Et voici maintenant que Jean III hésitait à laisser partir ces hommes rares que la Providence lui avait envoyés. Il pensa que le bien de son royaume importait encore plus que celui des rois de Ceylan ou des sultans de Ternate et que le meilleur moyen qu’on eût de les amener à la connaissance de la vraie foi était peut-être de n’expédier chez eux que de solides chrétiens façonnés par des mains aussi pieuses et aussi fermes. Le rêve de François allait mourir sur le rivage. Les hésitations du Roi furent portées jusqu’à Rome, qui ne voulut rien décider. Mais Ignace vint discrètement au secours de son ami dont il devinait les inquiétudes. Il proposa que Rodriguez restât au Portugal et que François, déjà élevé par le Pape à la dignité de nonce apostolique, partit. Le Roi se rallia à cette idée. Il chargea don Antonio Ataide, son favori, de s’enquérir près de François de ce qui lui serait nécessaire pour le voyage. Cet Ataïde, premier comte de Castanheira, était un personnage fastueux et dur, celui-là même dont le Camoens aima la sœur et qui le fit exiler à Santarem, parce que le jeune homme était pauvre. François n’accepta qu’une soutane de laine en prévision des froids du Cap de Bonne-Espérance, et il refusa un serviteur. « Il le faut pour votre dignité, lui dit le comte. Vous ne pouvez pas laver votre linge ni vous occuper du pot-au-feu. » François lui répondit : « Señor, cette jalousie d’une prétendue dignité, ce zèle pour accomplir de prétendus devoirs, ont mis la chrétienté dans le déplorable état où nous la voyons. Pour moi, j’entends laver mon linge, m’occuper du pot-au-feu et servir encore les autres : à quoi j’espère ne perdre aucune autorité. » Son père eût été heureux de l’entendre : il parlait comme les Ordonnances de Santa Maria de Xavier.

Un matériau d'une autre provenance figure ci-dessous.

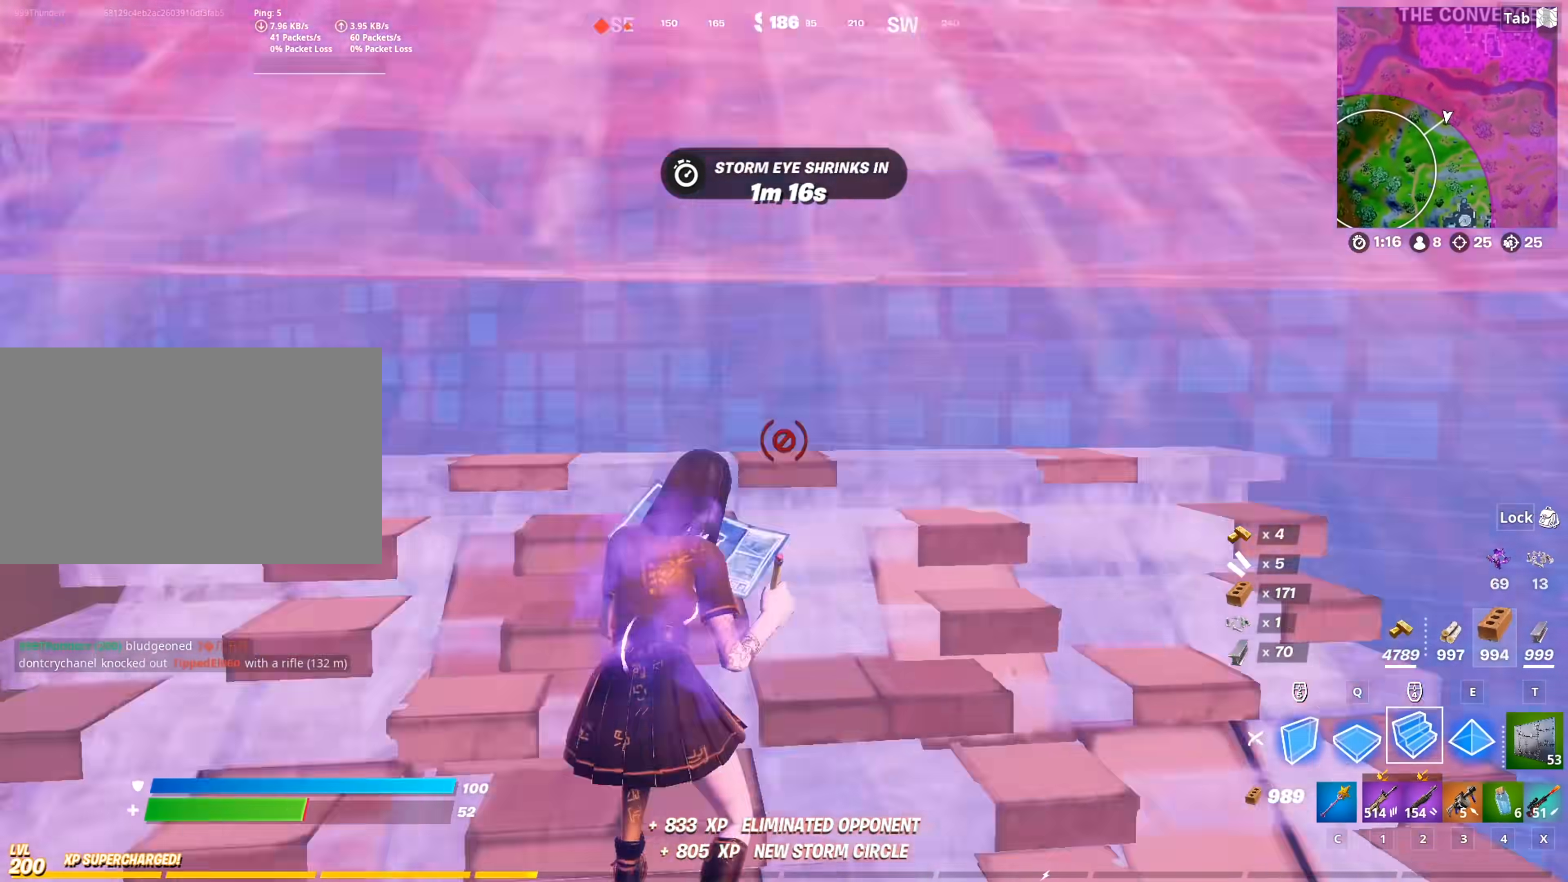
{"keys": ["w"], "mouse": ["right"], "mouse_move": "still", "events": [[233, "mouse_left", "up"], [283, "t", "down"], [367, "mouse_right", "down"], [367, "t", "up"]]}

Un des tableaux les plus brillans des Lusiades est celui du départ de Vasco de Gama. Tout est prêt, vaisseaux, matelots et soldats. Ceux qui vont s’éloigner n’ont plus qu’à préparer leur âme aux périls de la mer. Ils entrent dans l’église de Bethléem qui s’élève sur le rivage et regarde les flots. Ils adorent l’Etre souverain ; ils le prient de les porter, sans orage, aux régions de l’Aurore et de bénir des armes qui ne seront employées que pour sa gloire. Parens, amis, tout un peuple couvre la plage, et les moines qui les accompagnent chantent des cantiques. Depuis Gama, le cérémonial du départ de la flotte n’avait pas plus changé que la face incertaine de l’Océan. On dit que les religieux de Bethléem apportèrent une chaire au milieu de la plage et que François y prêcha. On dit aussi que, pendant qu’il célébrait sa dernière messe, deux gentilshommes se battaient en duel, près de l’église. Dès qu’il eut quitté l’autel, il courut vers le blessé qui perdait son sang, s’agenouilla et le confessa. Mais, quand il lui demanda de pardonner à son ennemi, le jeune homme secoua la tête et répondit qu’il aimait mieux aller en enfer. Et François lui dit : « Ne pardonneriez-vous pas si Dieu vous accordait la vie ? » Le malheureux, qui se croyait déjà mort, demeura un instant interdît, puis il murmura : « Oui, je pardonnerais. » — « Vous guérirez donc, » dit François. Cet homme savait trouver les paroles qui délient les âmes.

On était au 7 avril 1541. Il était né ce jour-là même, trente-six ans plus tôt. Pour la seconde fois, il entrait dans l’inconnu.


ANDRE BELLESSORT

  1. Henri Lemonnier, Paris menacé (Revue de Paris, 1er janvier 1915).